İster ABD ister başka bir güç PKK'nın tasfiye olmasına yardımcı olsun önemli değil. Sorunun çözülmesi önemli. Ancak bugün gelinen nokta itibarı ile bu açılım süreci büyük bir kaos ve çatışma alanına dönüşmüştür. Bir kere terör sorunu sadece PKK'nın kendi inisiyatifinde olan bir sorun değildir. Bu sorunun çeşitli ayakları vardır. Rusya'nın, Almanya ve İngiltere'nin ve bölge ülkelerinin PKK ile bağlantısı vardır. Bunun da dışında uyuşturucu ve silah kaçakçılığı yapanların da PKK ile ilişkisi vardır. PKK sadece silahlı bir örgüt değil medyasıyla, sivil toplum örgütleri ile uluslararası desteği ile bir büyük organizasyondur. O nedenle bu sorunun hemen çözüleceğini düşünmek saflık olur. Başbakan yılbaşına gelmeden 6 ayda sorunu çözelim demiş ve alalacele hareket etmiştir. Ama dünyadaki deneyimler bu tür sorunların hemen çözülemediğini göstermiştir. Örnek mi İngiltere'de IRA sorunu, İspanya'da ETA sorunu... Bu sorunlar Avrupa'da bile çözülemezken Türkiye'de hemen çözülmesini beklemek saflık olur.

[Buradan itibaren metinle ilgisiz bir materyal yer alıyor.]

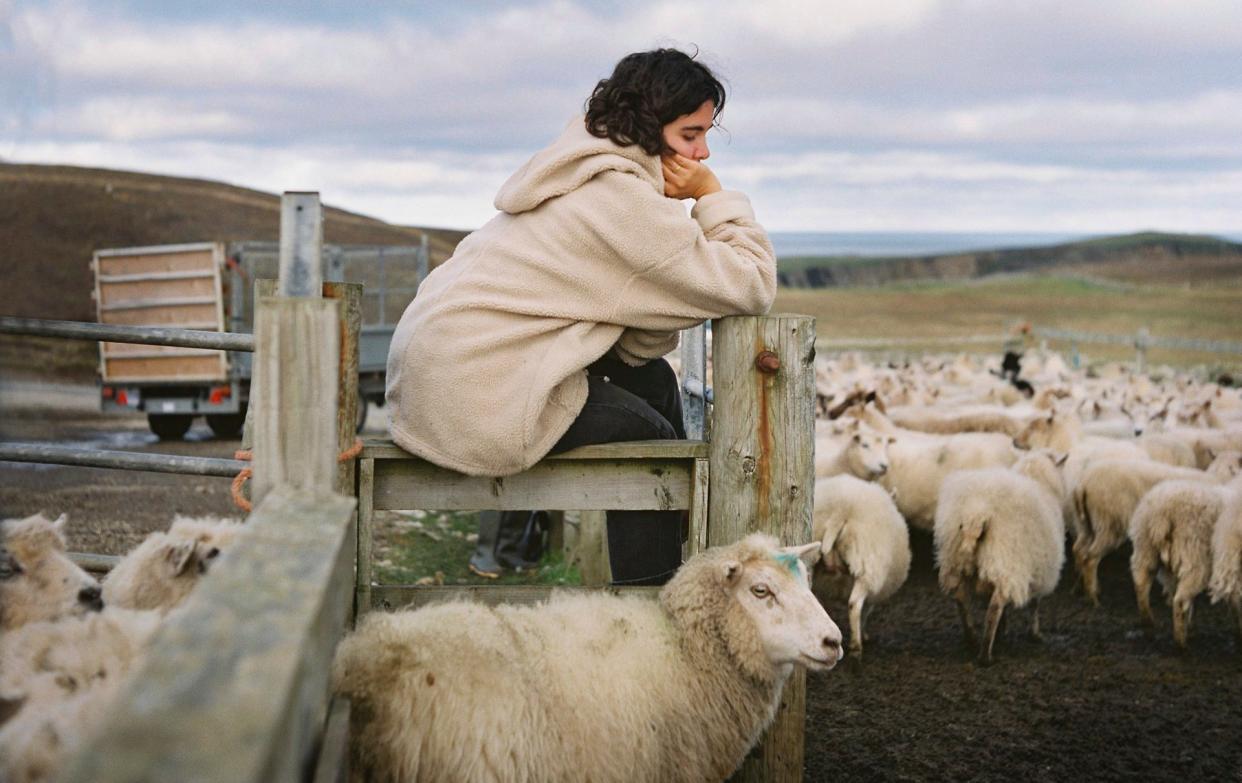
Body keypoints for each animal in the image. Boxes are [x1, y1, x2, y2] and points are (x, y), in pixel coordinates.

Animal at [809, 472, 909, 661]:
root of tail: (840, 511)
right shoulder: (874, 589)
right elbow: (866, 610)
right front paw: (865, 635)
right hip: (868, 567)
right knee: (854, 604)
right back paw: (856, 647)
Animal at [933, 449, 1068, 666]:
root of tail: (976, 513)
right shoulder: (1040, 568)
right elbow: (1035, 604)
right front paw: (1035, 634)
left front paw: (1002, 633)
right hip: (1007, 560)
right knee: (994, 607)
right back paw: (985, 655)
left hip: (954, 560)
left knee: (961, 599)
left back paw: (972, 639)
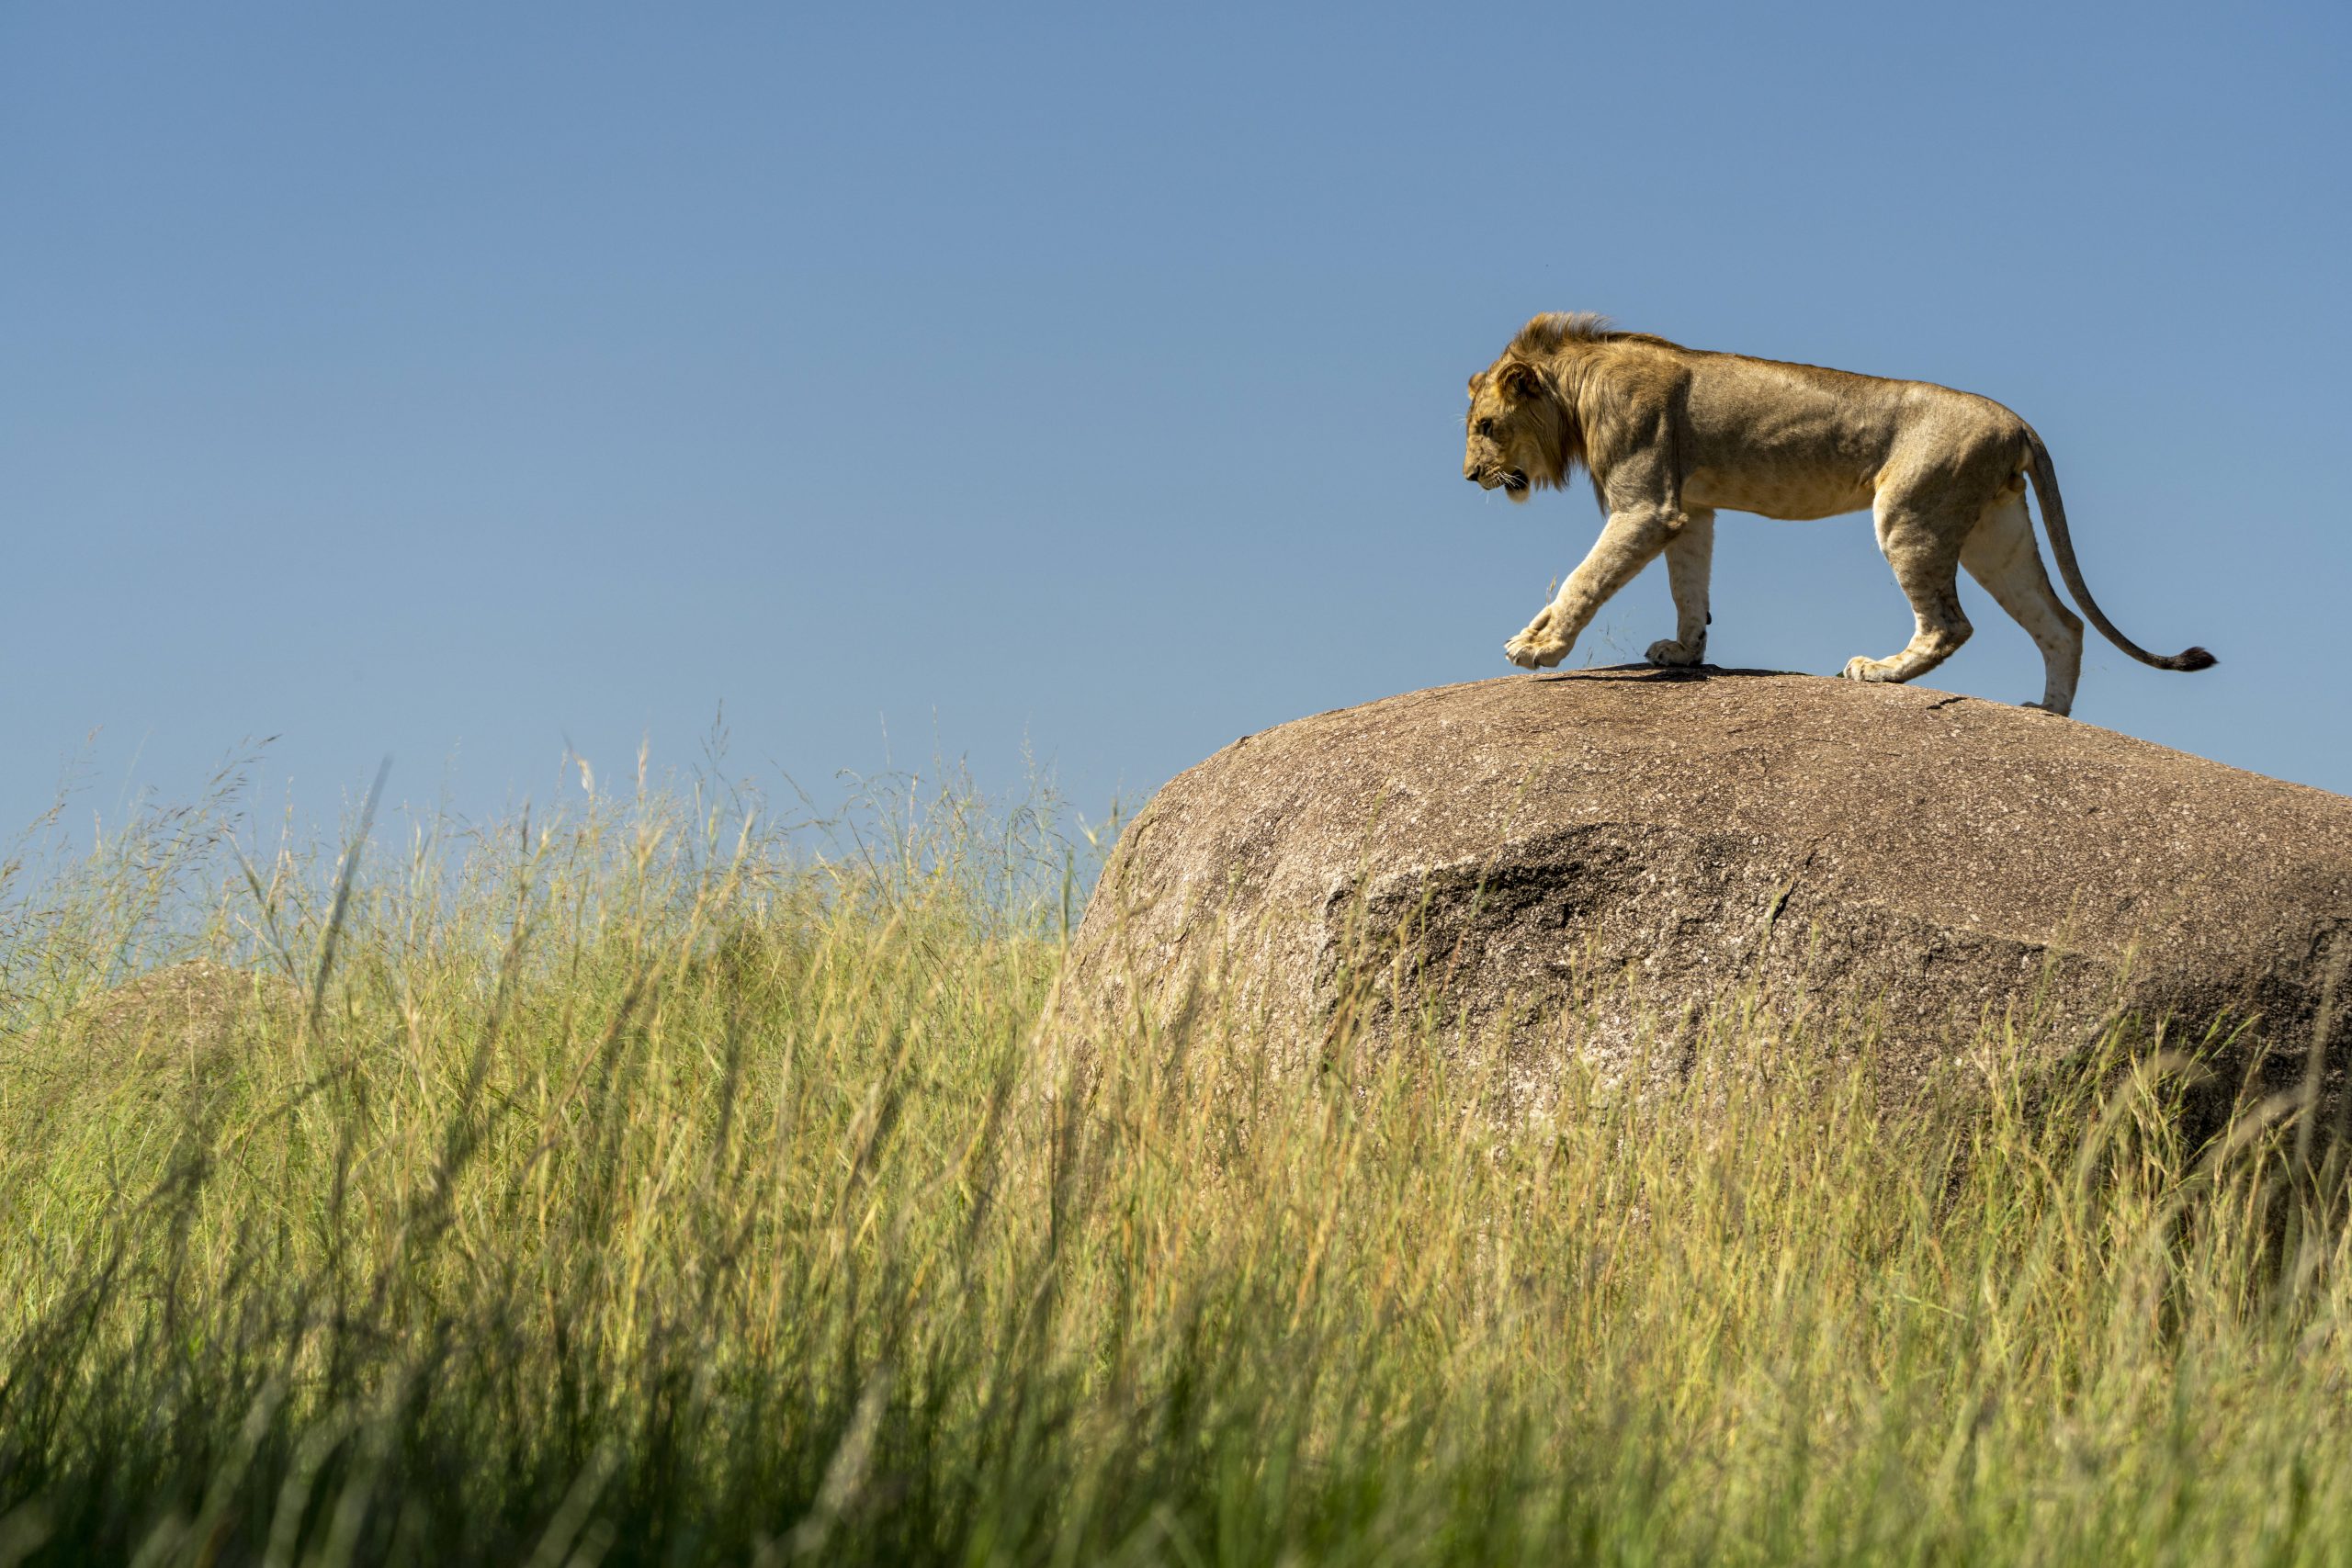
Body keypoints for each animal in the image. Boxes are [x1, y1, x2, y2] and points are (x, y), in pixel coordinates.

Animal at [1458, 314, 2211, 719]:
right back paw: (2048, 714)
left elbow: (1584, 578)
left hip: (1910, 512)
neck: (1577, 389)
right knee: (2063, 624)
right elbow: (1689, 588)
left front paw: (1539, 648)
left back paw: (1878, 671)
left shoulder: (1646, 506)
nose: (1469, 477)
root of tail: (2017, 421)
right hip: (1994, 535)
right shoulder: (1689, 508)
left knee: (1952, 624)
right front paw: (1684, 652)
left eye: (1487, 427)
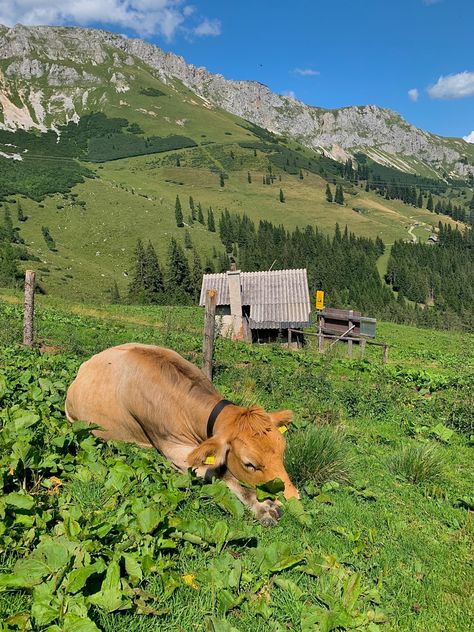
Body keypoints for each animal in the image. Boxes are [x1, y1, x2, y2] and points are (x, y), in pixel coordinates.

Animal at [65, 344, 298, 524]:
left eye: (283, 451)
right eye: (249, 464)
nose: (293, 497)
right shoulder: (175, 450)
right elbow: (223, 474)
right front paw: (265, 507)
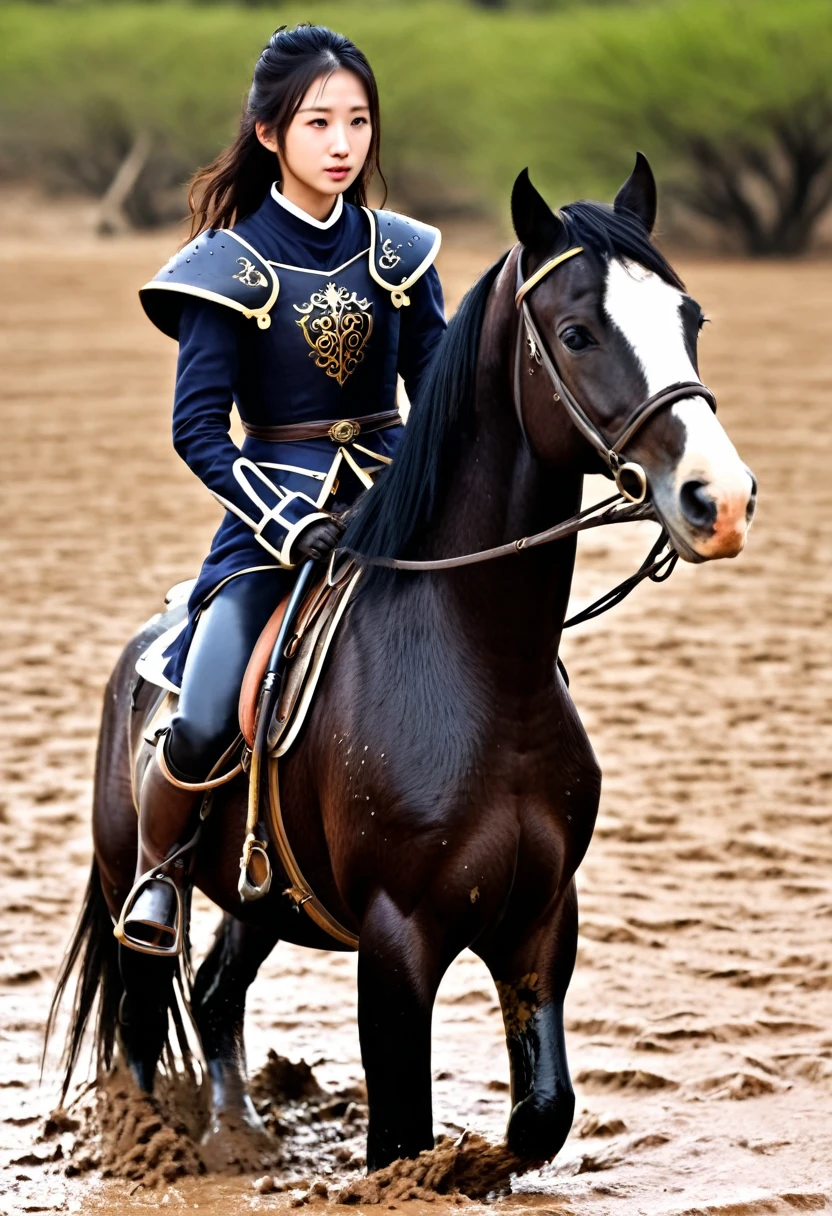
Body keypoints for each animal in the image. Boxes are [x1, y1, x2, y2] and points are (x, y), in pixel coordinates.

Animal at [50, 155, 756, 1175]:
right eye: (577, 333)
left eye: (688, 318)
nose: (720, 499)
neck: (486, 668)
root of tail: (139, 655)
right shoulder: (397, 942)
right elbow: (399, 1138)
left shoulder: (543, 918)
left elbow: (539, 1117)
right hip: (132, 881)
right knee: (144, 1018)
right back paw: (158, 1147)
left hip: (261, 903)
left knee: (217, 995)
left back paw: (240, 1134)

Nitekim bu açılım süreci başlayınca hem derin PKK hem de derin Ergenekon bir büyük senaryoyu uygulamaya başladı. İstanbul'da, Diyarbakır'da sokak eylemleri, dükkan yağmalama, araç kundaklama eylemleri yapıldı. Nitekim Muş'ta bir vatandaşımız dükkanını yakmak isteyenlere ateş etti ve iki kişi öldü. PKK'nın öncülüğündeki bu kalkışmalara ilaveten Başbakan Amerikadayken Tokat'ta 7 mehmetçiğin şehit edilmesi toplumsal tansiyonu yükseltti. Terör sorunu ilk kez Kürt sorunu olma yolunda hızla ilerliyor. Nitekim Diyarbakır Sanayi ve Ticaret Odası Başkanı Galip Ensarioğlu terörün en yoğun olduğu zamanda bile ayrışma fikri yoktu. Bu açılım süreci ile birlikte ilk kez terör sorunu Kürt sorunu haline dönüştü" diyerek gelinen noktayı oldukça iyi özetledi.
Gelelim sonuca; ortaya çıkan bu kaos ve çatışma iklimi Ak Parti için büyük bir kıskaç ve kaos durumu ortaya çıkarabilir. Burada yapılması gereken bu açılım sürecini bir biçimde sonuçlandırmaktır. Bugün gelinen noktada hükümetin geri adım atması mümkün değildir. Bir yerlerden sıkıyönetim, olağanüstü hal ilan edilsin sesleri yükselmeye başlamıştır. Ara rejim arayışında olanlar, demokrasiyi rafa kaldırmak isteyenler bu durumu fırsat bilerek askeri göreve davet etme cüretini göstermişlerdir. Unutulmamalıdır ki bu büyük ve yakıcı sorun hepimizin geleceğini ilgilendirmektedir. Ekmeğimiz, özgürlüğümüz bu soruna bağlıdır. Hükümetin bu sorunu çözmesi ya da terörün etkisini azaltması gerekir. Hükümetin ayağı takılsın, yere kapaklansın gerekirse ara rejim, darbe gelsin demek ülkeye yapılacak en büyük suçtur. Hükümet bu süreci başarıyla yönetememiştir. Açılımın içini dolduramamıştır. Etnik kutuplaşmayı artırmıştır. Yapılan hatalar sonucu terör sorunu Kürt sorunu haline gelmiştir. Tamam bütün bu eleştirileri yapalım ama şimdi değil. Bu rezervimizi saklı tutalım. Kaos ve çatışma çıkartmak isteyenlere karşı uyanalım ülkemizi darbe ya da sıkıyönetim kıskacına sokmayalım. Kaybeden o zaman hükümet değil Türkiye olur.